Do you need someone to buy your stock?
The majority of companies require you to go through a brokerage firm or a registered individual broker. “Brokerage” is just a catch-all term for any entity authorized to buy stocks. This might be a human stockbroker, a financial planner, or an online brokerage account.
When someone buys a stock What are they buying?
A buyer bids to purchase shares at a specified price (or at the best available price) and a seller asks to sell the stock at a specified price (or at the best available price). When a bid and an ask match, a transaction occurs and both orders will be filled.
Does a company know who owns their stock?

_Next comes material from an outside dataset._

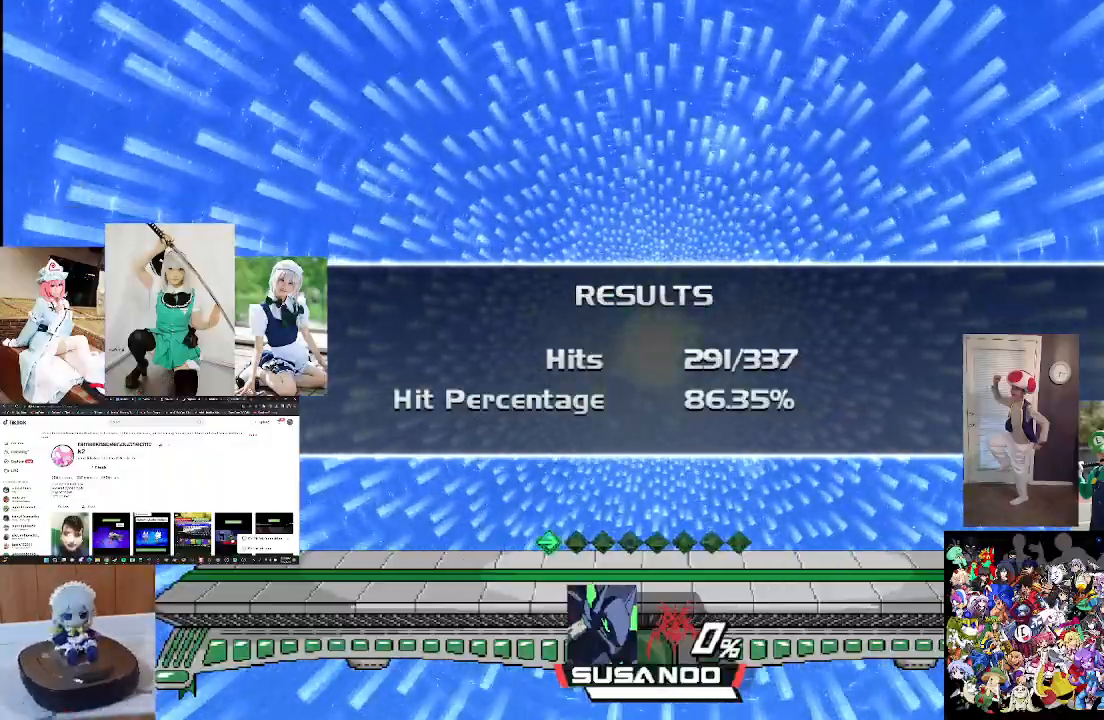
{"dt_ms": 500, "buttons": ["X", "L1"], "left_stick": "left", "right_stick": "center", "events": [[33, "X", "down"], [33, "left_stick", "left"], [400, "L1", "down"]]}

Generally no. They might not pay dividends. But they also have to send shareholder reports, shareholder meeting notices, and proxy forms.
Who buys stocks when you sell them?
Institutions, market specialists or makers, corporate traders or individual traders may buy your stocks when you sell them. Why Are You Selling Stocks? You might be selling stocks because you need…
Where does the money go when you buy stock during IPO?
When you purchase stock during the IPO, the money goes to the company whose stock you are buying. The second time the same company wants to sell stock (raise money from the public), it is called as a Follow on Public Offer (FPO). When you buy stock during FPO, the money again goes to the company whose stock you are buying.
What happens when there are no buyers on a stock?
Typically, this happens in thinly-traded stocks on the pink sheets or over-the-counter bulletin board (OTCBB), not stocks on a major exchange like the New York Stock Exchange (NYSE). When there are no buyers, you can’t sell your shares—you’ll be stuck with them until there is some buying interest from other investors.
Do brokers lose money when a stock goes down in bear market?
A broker won’t lose money when a stock goes down in a bear market because the broker is usually nothing more than an agent acting on the seller’s behalf in finding somebody else who wants to buy the shares. A broker is not required to buy from you if you want to sell shares and there is no one willing to buy.